Mary Zimmerman is one of the theater world's most acclaimed directors, known for her inventive productions of everything from Candide to The Arabian Nights. But the piece that has brought her the greatest attention – as well as the 2002 Tony Award for Best Direction of a Play – is Metamorphoses, which tells the stories of seven ancient myths from Ovid, set in an on-stage pool. Zimmerman recently spoke to TheaterMania about the enduring popularity of the piece, why she chose to direct a new production of the work at Arena Stage in Washington D.C, and her thoughts on the work's future.
When did you first begin working on this show?
I started when I was at Northwestern University in 1988, when it was called Six Myths. However, it was almost the same show as it is now, except without one of the stories. I started with the idea of a pool and telling myths in the water. I originally wanted to do The Odyssey in the water, but then it developed into telling these stories.
Why did you choose water?
To me, water is the emblem of change. And I think water is also sort of this lush, erotic medium. Of course, I had no idea if it would work until we went into tech.
Why do you think people still not only want to see the show after so many years, but react so positively to it?
I think it's the archetypal nature of the stories. Somehow these characters and these tales are so fundamental that audiences still feel they relate to their own experiences. And because they're mythological, it can be comforting for audiences to know it was ever thus, so you feel like you're part of the way the world has always worked and still works.

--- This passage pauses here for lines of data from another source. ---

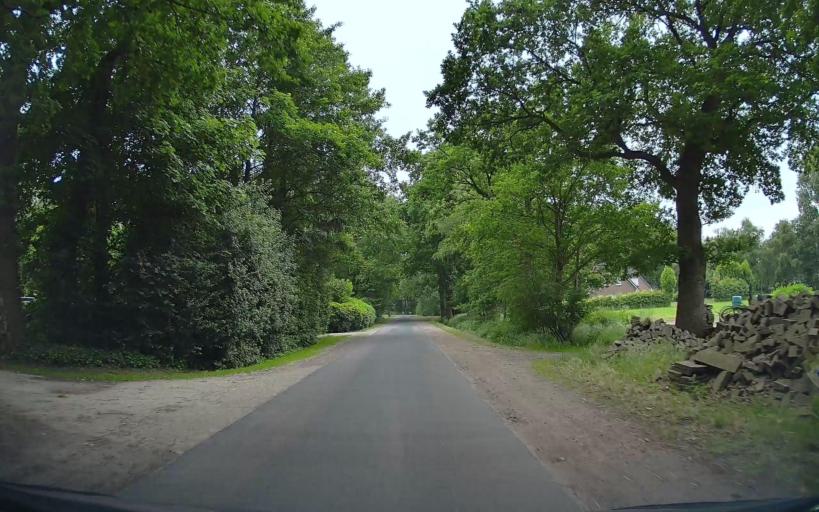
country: DE
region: Lower Saxony
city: Friesoythe
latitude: 53.0264
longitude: 7.9027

Did you ever think the show would resonate so strongly with young audiences?
I think for younger people, it's thrilling that [it's] in water. That feels more unexpected to them than a traditional play and it opens up to them the possibility of what theater can be – that theater isn't always naturalistic or set in a room. It can be strange and quirky.
Are you surprised how often this play gets revived?

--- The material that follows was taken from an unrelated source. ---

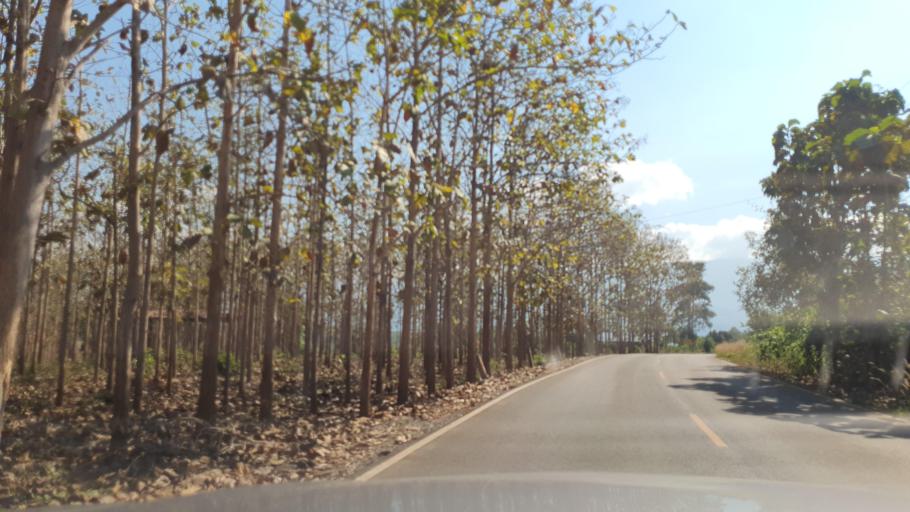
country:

I don't know. Theater is the thing that goes on both a micro and macro level. I certainly did not cultivate my taste to mirror the high school curriculum, but I know there is a tremendous trade in high school and college productions. But it's not done that often regionally. I think it's because theater people wonder if it's transferable to other directors. And I have to admit when I was younger, I thought my plays were never transferable to other people. But I found out that at least some of them are.
Why did you choose to direct this particular production?
I don't need to direct my work anymore, but I am actually exhilarated and a little nervous about this production, because it's the first time I really had to think about how to do this show in 14 years. The Fichandler is a very different space than other theaters, because everyone is looking down at the stage. And this time, the pool is going to work differently. Plus, we are trying out some new devices – like raised areas for the Gods and an underground entrance. It's like the old days; I feel like I have this mathematical problem I have to keep solving.
You also have a long history with Arena Stage. Did that affect your decision?
Yes, it's great to be comfortable with Arena. That building is amazing; it feels like a contemporary art museum with all that grandeur, but it really works for shows. And it's marvelous to have your housing right across the street. My commute is 2 1/2 minutes. To be able to go home for lunch or dinner is marvelous.
You are also excited about working with this particular cast, right?
Yes, one of the joys in remounting is that it's a reunion. Some of the cast, like Chris Kipiniack and Louise Lamson did this with me at Northwestern. Some of them did it on Broadway. And I am so happy to have Geoff Packard, who starred in Candide, in my little water play. He did it recently with us in Chicago at the Lookingglass Theatre, but in a different track. He's one of those actors who should be working constantly.
It sounds like you're really happy to be back in Washington.
I love DC audiences. They're very political, which I admire, and I love that political celebrities come to the theater. It feels kind of like being in a "company town."